Другие, у которых рушился их привычный мир, вызывали к себе сочувствие. Ведь неизвестность пугала гораздо сильнее, чем страх за свою жизнь. Это относилось, прежде всего, к уважаемому всеми пожилому господину Х., а также бывшему офицеру связи при начальнике транспортной службы вермахта, помещику, генеалогическому исследователю и натуралисту. Звезд этот офицер с неба не хватал, но был человеком большой души. К тому же он знал наизусть весь железнодорожный справочник!
Как-то вечером этот офицер зашел на огонек в офицерскую столовую, когда стало известно, что некоторых генералов повесили. Он захотел было встать, но кровь отхлынула у него от лица, а его нос картошкой посерел.
– Я больше не могу! Я действительно не могу больше продолжать это безумие, господа! Как мне пережить, что фельдмаршал Х. был повешен? Это конец немецкому дворянству и конец нашей армии в моем понимании. По сравнению с этим все прошлое ничего не стоит.

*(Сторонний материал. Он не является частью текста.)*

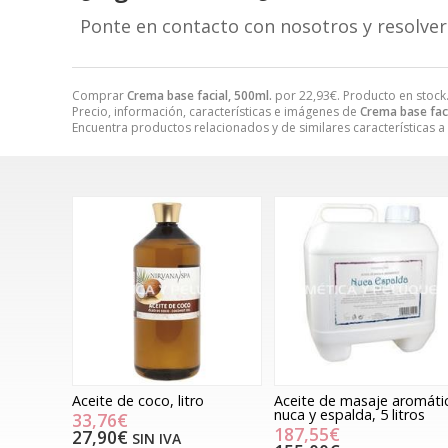
Ponte en contacto con nosotros y resolve
Comprar
Crema base facial, 500ml.
por
22,93
€
. Producto en stock
Precio, información, características e imágenes de
Crema base faci
Encuentra productos relacionados y de similares características a
Aceite de coco, litro
Aceite de masaje aromáti
nuca y espalda, 5 litros
33,76€
187,55€
27,90€
SIN IVA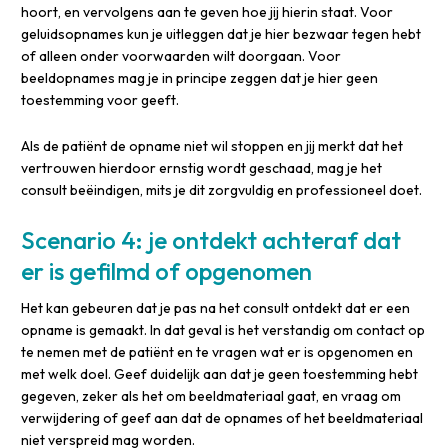
hoort, en vervolgens aan te geven hoe jij hierin staat. Voor
geluidsopnames kun je uitleggen dat je hier bezwaar tegen hebt
of alleen onder voorwaarden wilt doorgaan. Voor
beeldopnames mag je in principe zeggen dat je hier geen
toestemming voor geeft.
Als de patiënt de opname niet wil stoppen en jij merkt dat het
vertrouwen hierdoor ernstig wordt geschaad, mag je het
consult beëindigen, mits je dit zorgvuldig en professioneel doet.
Scenario 4: je ontdekt achteraf dat
er is gefilmd of opgenomen
Het kan gebeuren dat je pas na het consult ontdekt dat er een
opname is gemaakt. In dat geval is het verstandig om contact op
te nemen met de patiënt en te vragen wat er is opgenomen en
met welk doel. Geef duidelijk aan dat je geen toestemming hebt
gegeven, zeker als het om beeldmateriaal gaat, en vraag om
verwijdering of geef aan dat de opnames of het beeldmateriaal
niet verspreid mag worden.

Кто-то налил ему коньяку, и офицер машинально поднял бокал, но пронес его мимо своего носа картошкой и рта. Плотно сжав губы, он посидел немного, а затем встал и боязливо, чуть ли не на цыпочках, направился к выходу, приветствуемый со всех сторон.
Через некоторое время всех охватило беспокойство, и кто-то сказал:
– Господин доктор, может быть, вы взглянете на улице, не случилось ли чего с нашим подполковником.
Тот пожал плечами, вышел и в полутора метрах от входа в офицерскую столовую обнаружил пропажу. Подполковник стоял, упершись лбом в ствол березы, широко раздвинув ноги и тихо покашливая. Он спокойно дал осветить себя карманным фонариком.
В это время мужской хор из нижестоящего штаба разучивал песню «Небеса покоятся…».
На кухне что-то громко шкварчало, а в кладовой играли в настольный теннис. Видимо, мастера не хотели терять квалификацию. Чпок, чпок – все быстрее бился об стол шарик.
Через час «он» решил позвонить в комнату подполковника. Трубку сняли, но ничего, кроме тяжелого прерывистого дыхания, не было слышно.
Собственно, «он» еще раньше твердо решил не думать о 20 июля и обо всем, что было с этим связано. В офицерской столовой этот вопрос тоже стал полным табу, хотя многих разворачивавшиеся события в той или иной степени затрагивали – у одних пострадали родственники, а у других ближайшие друзья. Люди чувствовали себя несчастными. Ведь никто из присутствовавших тогда не был в состоянии дать оценку происшедшему событию, это смогут сделать лишь потомки.
Рассуждения же на эту тему стоили ему последнего друга. Им был его школьный учитель Эккехард. После того как «он» побывал в августе в отпуске и с момента его возвращения на службу письма с четырьмя мелко исписанными страницами, которые раньше приходили каждую неделю, перестали поступать.
Тогда после обеда накануне его отъезда из отпуска они три или четыре часа прохаживались взад и вперед по душной, залитой солнцем улице, оставляя следы каблуков на размягченном асфальте. По обеим сторонам лежали одни развалины, и никто не мог слышать их разговор. Только пара русских женщин разбирала в руинах кирпичи.